*** Document extract ***

Dimension Reduction Maps
Dimension reduction maps (also called sketching matrices or test matrices) are the core building blocks of randomized algorithms. They compress high-dimensional data into lower dimensions while preserving essential structure.
Overview
A dimension reduction map $\Omega: \mathbb{R}^n \to \mathbb{R}^k$ (where $k \ll n$) satisfies the Johnson-Lindenstrauss property: for any vector $x$, with high probability:
\[(1-\epsilon)\|x\|_2 \leq \|\Omega x\|_2 \leq (1+\epsilon)\|x\|_2\]
SketchySVD implements three types of reduction maps, each with different trade-offs.
1. Gaussian Random Matrices
Definition
A Gaussian reduction map $G \in \mathbb{R}^{k \times n}$ has entries drawn independently from $\mathcal{N}(0, 1/k)$:
\[G_{ij} \sim \mathcal{N}(0, 1/k)\]
Properties
- Density: Fully dense (all entries non-zero)
- Generation: $O(kn)$ time, uses
randn() - Application: $O(kmn)$ for $G \cdot A$ where $A \in \mathbb{R}^{n \times m}$
- Storage: $O(kn)$ memory
- Theoretical guarantees: Strongest guarantees, well-studied
When to Use
✅ Best for:
- General matrices without special structure
- When accuracy is paramount
- Medium-sized problems where memory isn't a constraint
❌ Avoid when:
- $n$ is very large (> 100,000)
- Memory is severely constrained
- Maximum speed is required
Implementation
# Create Gaussian reduction map
G = Gauss(k, n, field="real")

*** End of Document extract ***

• [Brief A]
Answer these questions using the text on dimension reduction maps:
(i) By what two other names are dimension reduction maps also called?
(ii) How many types of reduction maps does SketchySVD implement?
(iii) Above what size of $n$ should Gaussian random matrices be avoided?
• [Brief B] Retype the section of the text on dimension reduction maps that begins with the words "- Generation: $O(kn)$" and ends with "large (> 100,000)".
• [Brief C]
For each statement, decide whether it agrees with the text on dimension reduction maps. Answer yes or no, and quote the words from the text that decide it.
(i) Gaussian reduction maps have all entries non-zero.
(ii) Gaussian random matrices are recommended when maximum speed is required.
(iii) SketchySVD implements two types of reduction maps.

*** Supplied entries ***

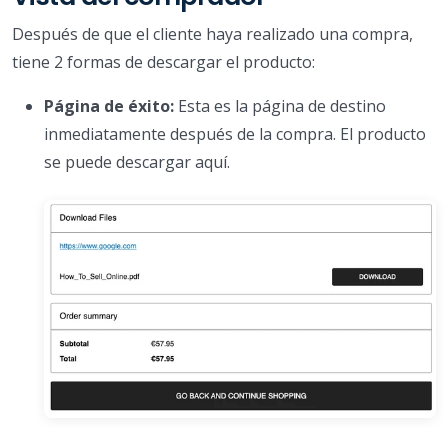
Después de que el cliente haya realizado una compra,
tiene 2 formas de descargar el producto:
Página de éxito:
Esta es la página de destino
inmediatamente después de la compra. El producto
se puede descargar aquí.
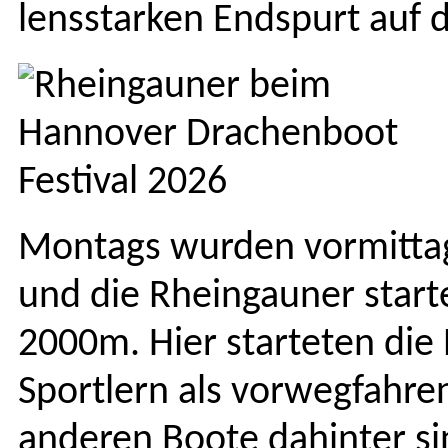
lensstarken End­spurt auf d
Mon­tags wur­den vor­mit­ta
und die Rhein­gauner start
2000m. Hier starteten die 
Sportlern als vor­weg­fahre
anderen Boote dahin­ter sin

*** End of Supplied entries ***

• [Exercise answer A]
(i) Sketching matrices or test matrices.
(ii) Three.
(iii) When $n$ is larger than 100,000.

• [Exercise answer B]
- Generation: $O(kn)$ time, uses
randn() - Application: $O(kmn)$ for $G \cdot A$ where $A \in \mathbb{R}^{n \times m}$
- Storage: $O(kn)$ memory
- Theoretical guarantees: Strongest guarantees, well-studied
When to Use
✅ Best for:
- General matrices without special structure
- When accuracy is paramount
- Medium-sized problems where memory isn't a constraint
❌ Avoid when:
- $n$ is very large (> 100,000)

• [Exercise answer C]
(i) Yes: "Density: Fully dense (all entries non-zero)"
(ii) No: "❌ Avoid when:" lists "Maximum speed is required"
(iii) No: "SketchySVD implements three types of reduction maps, each with different trade-offs."